* INSTRUCTIONS TO FOLLOW *
Write out each line from the data below that includes the word "сметка".

* SOURCE MATERIAL *
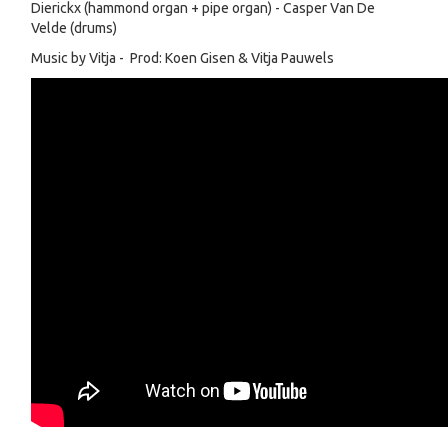
Dierickx (hammond organ + pipe organ) - Casper Van De
Velde (drums)
Music by Vitja - Prod: Koen Gisen & Vitja Pauwels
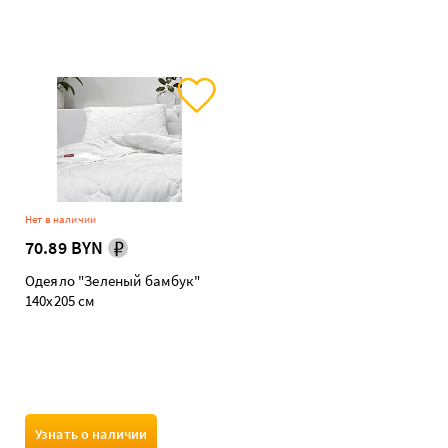
Нет в наличии
70.89 BYN
Одеяло "Зеленый бамбук"
140х205 см
Узнать о наличии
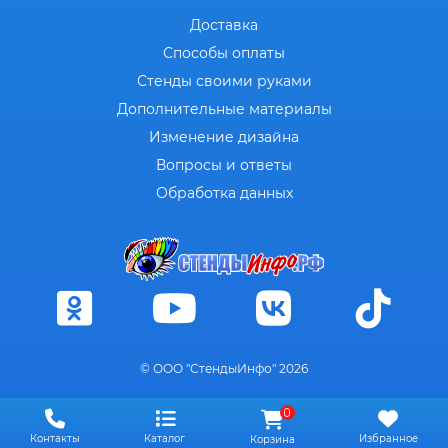
Доставка
Способы оплаты
Стенды своими руками
Дополнительные материалы
Изменение дизайна
Вопросы и ответы
Обработка данных
© ООО "СтендыИнфо" 2026
0
Контакты
Каталог
Избранное
Корзина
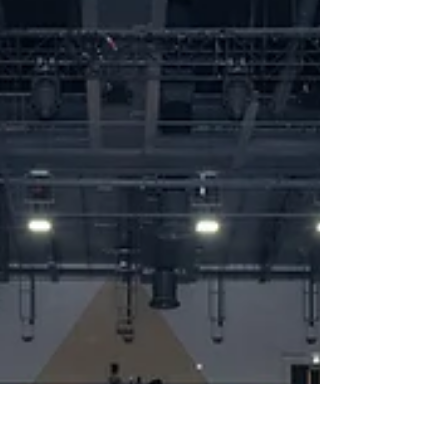
贊助之「中國人壽（海外）世界女排聯賽香港
2025」，今日（6月18日）在啟德體藝館...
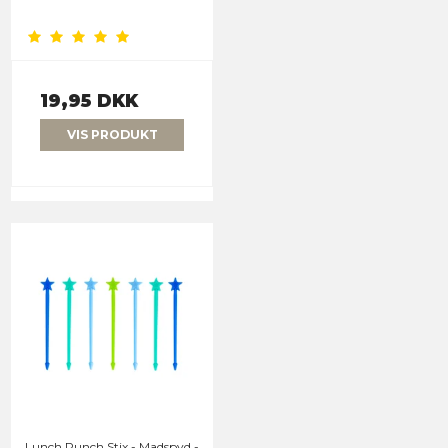
19,95 DKK
VIS PRODUKT
Lunch Punch Stix - Madspyd -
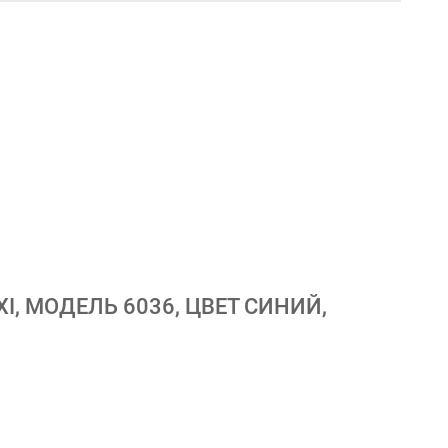
, МОДЕЛЬ 6036, ЦВЕТ СИНИЙ,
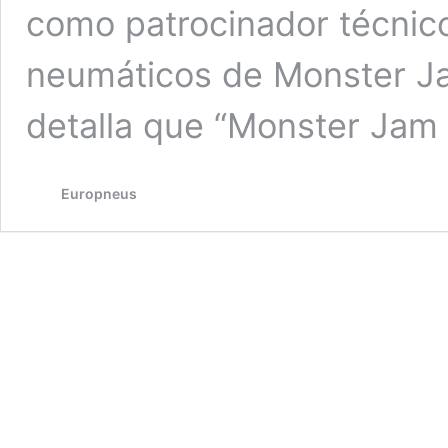
como patrocinador técnico 
neumáticos de Monster J
detalla que “Monster Ja
Europneus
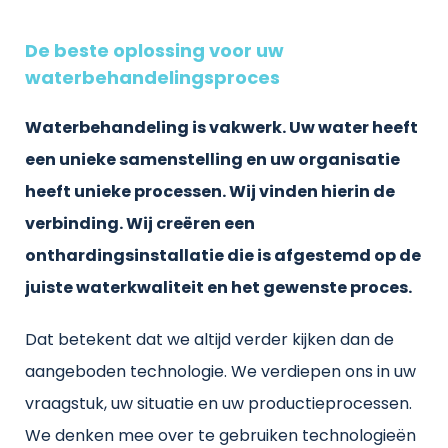
De beste oplossing voor uw
waterbehandelingsproces
Waterbehandeling is vakwerk. Uw water heeft
een unieke samenstelling en uw organisatie
heeft unieke processen. Wij vinden hierin de
verbinding. Wij creëren een
onthardingsinstallatie die is afgestemd op de
juiste waterkwaliteit en het gewenste proces.
Dat betekent dat we altijd verder kijken dan de
aangeboden technologie. We verdiepen ons in uw
vraagstuk, uw situatie en uw productieprocessen.
We denken mee over te gebruiken technologieën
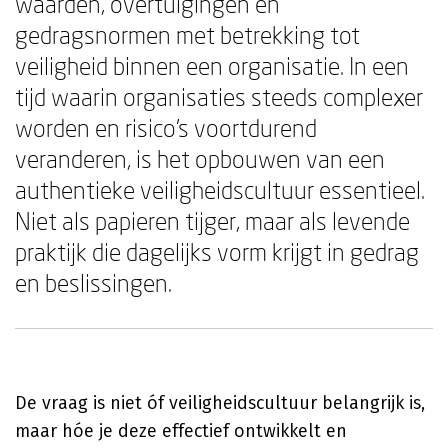
waarden, overtuigingen en
gedragsnormen met betrekking tot
veiligheid binnen een organisatie. In een
tijd waarin organisaties steeds complexer
worden en risico's voortdurend
veranderen, is het opbouwen van een
authentieke veiligheidscultuur essentieel.
Niet als papieren tijger, maar als levende
praktijk die dagelijks vorm krijgt in gedrag
en beslissingen.
De vraag is niet óf veiligheidscultuur belangrijk is,
maar hóe je deze effectief ontwikkelt en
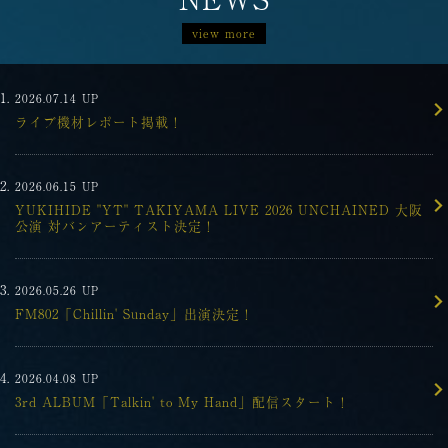
view more
2026.07.14
UP
ライブ機材レポート掲載！
2026.06.15
UP
YUKIHIDE "YT" TAKIYAMA LIVE 2026 UNCHAINED 大阪
公演 対バンアーティスト決定！
2026.05.26
UP
FM802「Chillin' Sunday」出演決定！
2026.04.08
UP
3rd ALBUM「Talkin' to My Hand」配信スタート！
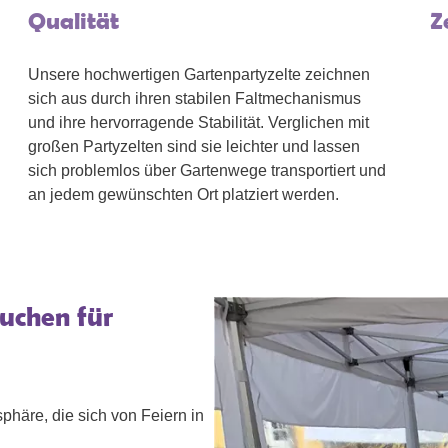
Qualität
Z
Unsere hochwertigen Gartenpartyzelte zeichnen
sich aus durch ihren stabilen Faltmechanismus
und ihre hervorragende Stabilität. Verglichen mit
großen Partyzelten sind sie leichter und lassen
sich problemlos über Gartenwege transportiert und
an jedem gewünschten Ort platziert werden.
buchen für
phäre, die sich von Feiern in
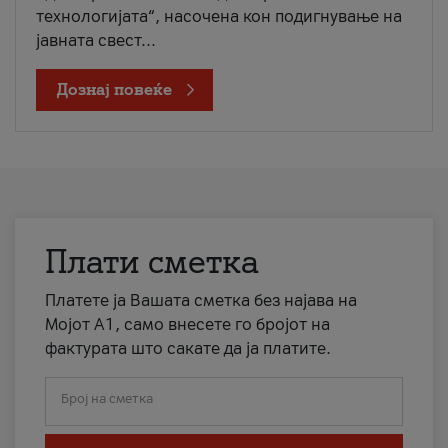
технологијата“, насочена кон подигнување на
јавната свест...
Дознај повеќе
Плати сметка
Платете ја Вашата сметка без најава на
Мојот А1, само внесете го бројот на
фактурата што сакате да ја платите.
Број на сметка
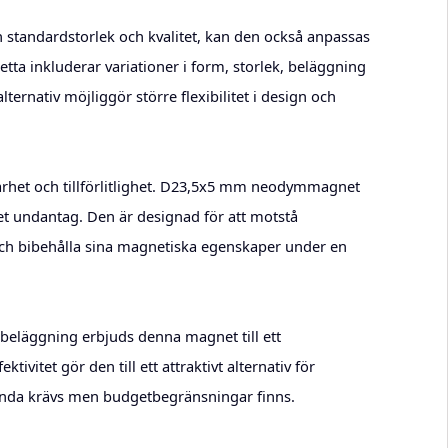
 standardstorlek och kvalitet, kan den också anpassas
etta inkluderar variationer i form, storlek, beläggning
ernativ möjliggör större flexibilitet i design och
rhet och tillförlitlighet. D23,5x5 mm neodymmagnet
et undantag. Den är designad för att motstå
och bibehålla sina magnetiska egenskaper under en
beläggning erbjuds denna magnet till ett
tivitet gör den till ett attraktivt alternativ för
anda krävs men budgetbegränsningar finns.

* TASK OUTPUT *
Плати сметка
Платете ја Вашата сметка без најава на
Број на сметка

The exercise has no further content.